Open alois-bissuel opened 3 years ago
Thanks for filing:
Feel free to add to the agenda if you want to discuss in the meeting (https://bit.ly/ara-meeting-notes).
Hi, Thanks for those clarifications. About our use cases with a larger number of histogram contribution: We are currently working on some solutions to try to learn our ML models using some aggregated data. Let me first state that this is not an easy problem. The current "best" (or maybe "least bad" would be more accurate) solutions we have are as follow:
As a side note, we are aware that it is possible to sample the keys to keep only "a small number of keys" on each displays, and that the noise would be scaled up when the number of keys is large anyway. If I am not mistaken, with Laplace noise the signal to noise ratio is actually equivalent. But with a Gaussian (instead of Laplace) noise, allowing a large number of keys should give a much improved signal to noise ratio.
To summarize, this "small number of histogram contribution" might cause yet another big performances drop for the models we could learn; I am personally not confident that at the end of the road the models would be "good enough" to sustain a viable ecosystem.
Thanks @AlexandreGilotte ! Yes I agree the ML use-case is a clear case where it seems useful to contribute to many aggregate keys at once. I am happy to consider changes to the API to make sure that the use-case can be done in a performant and private way.
One thing we should think about is how to make sure the entire system knows how to scale the noise. Our current design only has a single L1 sensitivity so some of the techniques necessarily for more advanced DP composition don't really work assuming worst-case input. This has great benefits in terms of simplicity (you can allocate the L1 budget however you want, and the system can be oblivious to it) but it does not maximize utility for this use-case.
This is on the agenda for the meeting today, so let's try to get into these problems :)
We discussed this in the call yesterday (minutes).
I raised two concerns with supporting events contributing to many buckets (~hundreds):
Thanks for you answer. Regarding the two concerns you voiced, may I ask some further clarifications?
On a roughly connected subject, it seems to me that using a Gaussian noise (made worthwhile because of Linf) would be uniquely suited for MPC, as the two (or more) servers could independently add their noise, which is then a Gaussian. A quick look at appendix E of the DPF paper shows they use a sum of Laplace noise, which has not this summing property.
Got it! This definitely makes sense. Here, Linf is used to control the L2 sensitivity for Gaussian noise we applied. In other words, if Linf=1, the L2 sensitivity is bounded by sqrt(171). If there were no Linf, the L2 sensitivity would have been 171.
Yeah that's exactly right. The L2 sensitivity is just sqrt(L1*Linf).
On a roughly connected subject, it seems to me that using a Gaussian noise (made worthwhile because of Linf) would be uniquely suited for MPC, as the two (or more) servers could independently add their noise, which is then a Gaussian.
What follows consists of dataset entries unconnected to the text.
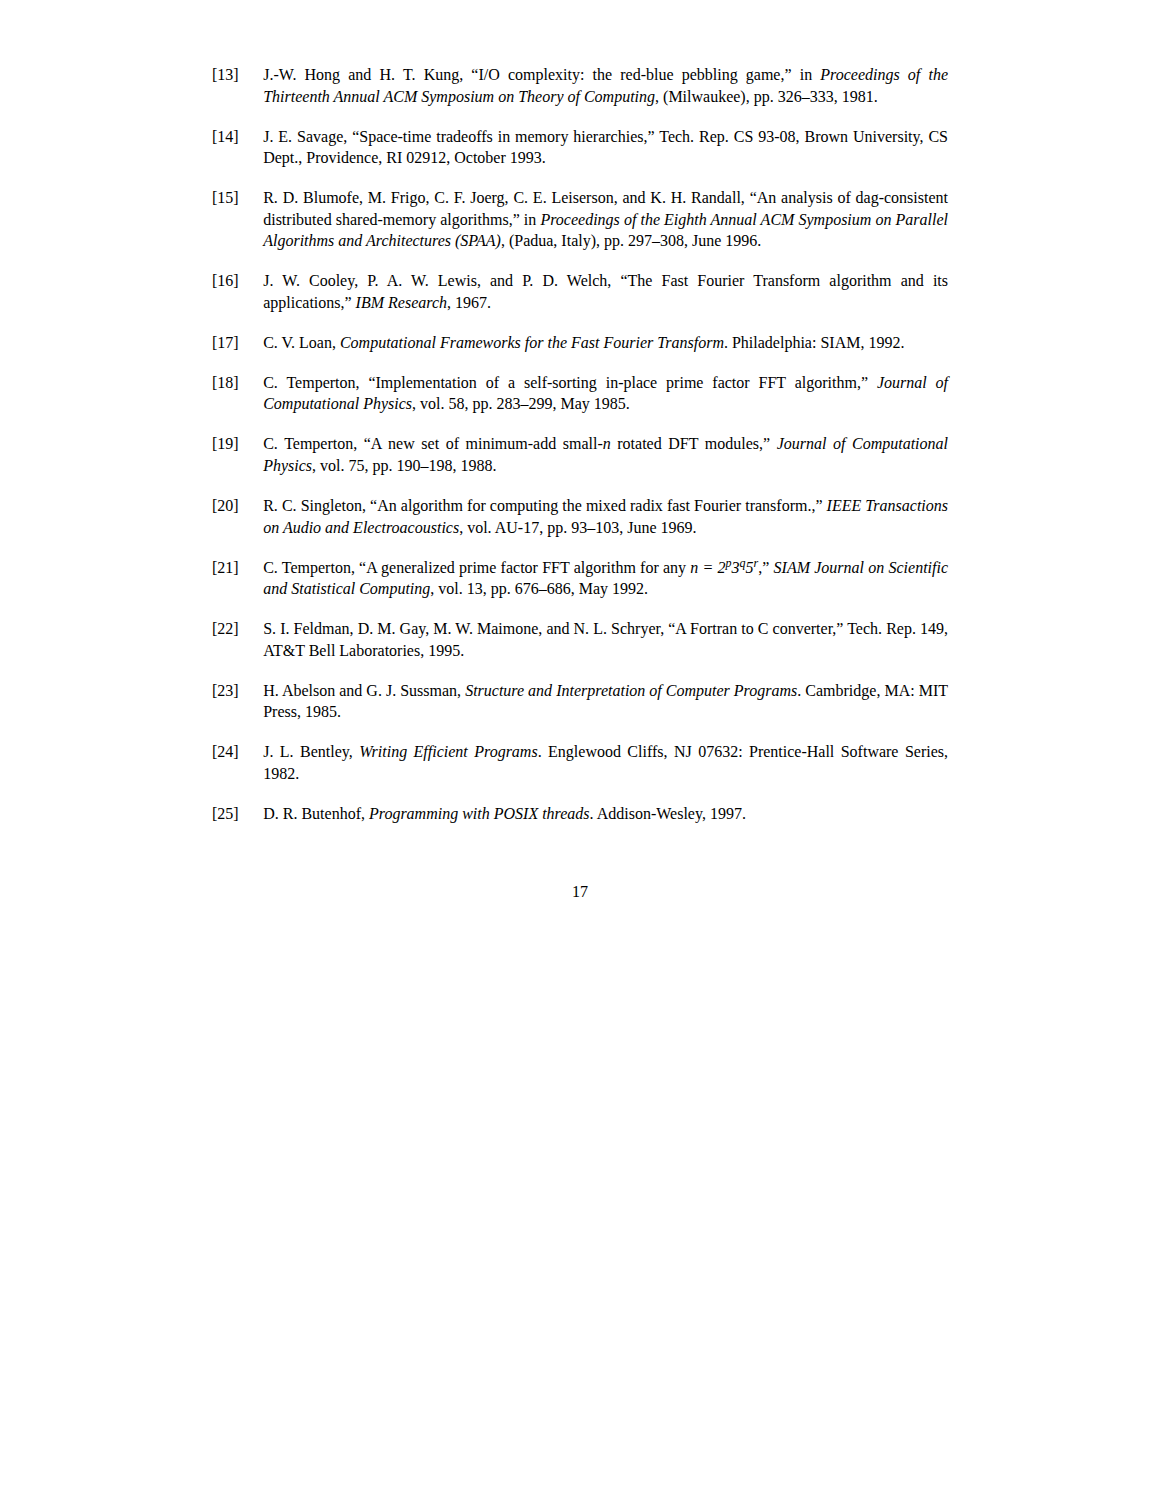[13] J.-W. Hong and H. T. Kung, “I/O complexity: the red-blue pebbling game,” in Proceedings of the Thirteenth Annual ACM Symposium on Theory of Computing, (Milwaukee), pp. 326–333, 1981.
[14] J. E. Savage, “Space-time tradeoffs in memory hierarchies,” Tech. Rep. CS 93-08, Brown University, CS Dept., Providence, RI 02912, October 1993.
[15] R. D. Blumofe, M. Frigo, C. F. Joerg, C. E. Leiserson, and K. H. Randall, “An analysis of dag-consistent distributed shared-memory algorithms,” in Proceedings of the Eighth Annual ACM Symposium on Parallel Algorithms and Architectures (SPAA), (Padua, Italy), pp. 297–308, June 1996.
[16] J. W. Cooley, P. A. W. Lewis, and P. D. Welch, “The Fast Fourier Transform algorithm and its applications,” IBM Research, 1967.
[17] C. V. Loan, Computational Frameworks for the Fast Fourier Transform. Philadelphia: SIAM, 1992.
[18] C. Temperton, “Implementation of a self-sorting in-place prime factor FFT algorithm,” Journal of Computational Physics, vol. 58, pp. 283–299, May 1985.
[19] C. Temperton, “A new set of minimum-add small-n rotated DFT modules,” Journal of Computational Physics, vol. 75, pp. 190–198, 1988.
[20] R. C. Singleton, “An algorithm for computing the mixed radix fast Fourier transform.,” IEEE Transactions on Audio and Electroacoustics, vol. AU-17, pp. 93–103, June 1969.
[21] C. Temperton, “A generalized prime factor FFT algorithm for any n = 2p3q5r,” SIAM Journal on Scientific and Statistical Computing, vol. 13, pp. 676–686, May 1992.
[22] S. I. Feldman, D. M. Gay, M. W. Maimone, and N. L. Schryer, “A Fortran to C converter,” Tech. Rep. 149, AT&T Bell Laboratories, 1995.
[23] H. Abelson and G. J. Sussman, Structure and Interpretation of Computer Programs. Cambridge, MA: MIT Press, 1985.
[24] J. L. Bentley, Writing Efficient Programs. Englewood Cliffs, NJ 07632: Prentice-Hall Software Series, 1982.
[25] D. R. Butenhof, Programming with POSIX threads. Addison-Wesley, 1997.
17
A quick look at appendix E of the DPF paper shows they use a sum of Laplace noise, which has not this summing property.
I don't think the DPF paper is doing the optimal approach. If both servers sampled from the difference of two Polya RVs the sum would be distributed according to Discrete Laplace (or two-sided geometric). This link has more details. I don't think MPC constrains the design choices here.
Revisiting this, I am wondering if it is feasible for parties to advertise via some global configuration what kind of sensitivity bounding they are interested in. This would have to be global because we'd need all users to obey the same constraints, and have noise applied in a uniform way downstream in the aggregation service.
This would introduce a lot of complications, but it seems like a technique that would generally work without just picking a place in the constraint-space that's a middle ground position.
I am not sure to follow your proposal. What do you mean by parties and users here?
Parties: reporting origins Users: devices / browsers
Essentially I am thinking of a speculative new mechanism where e.g. criteo.com hosts a file saying "Please bound my contributions such that the L2 sensitivity <= xxx".
Then browsers have a mechanism to read these files and apply the appropriate sensitivity bounds on the user contributions, instead of the default L1 bounds we have in the API today. This would increase the contributions allowed per user in cases when you are guaranteed to "spread it out" across multiple buckets.
Hi, Thanks again for all the proposals and the interesting discussions. We believe the conversion measurement API has a great potential. There are a few limits we would like to understand though, especially in the aggregation API. In the explainer for the aggregation API, there are limitations on the contributions which can be made to the histogram. While the cap on L1 value is obvious for differential privacy to work, we do not understand the limit on the number of contributions to be made (small, eg 3). Also, why should the aggregate report be scoped on the tuple (source_site, attribution_destination)? We believe that there are great benefits in aggregating reports from multiple source_site (or attribution_destination, depending on the use case) in a single request, to lower the overall level of noise. Thanks a lot for you answer, and we would be happy to discuss this live in the next meeting if needed.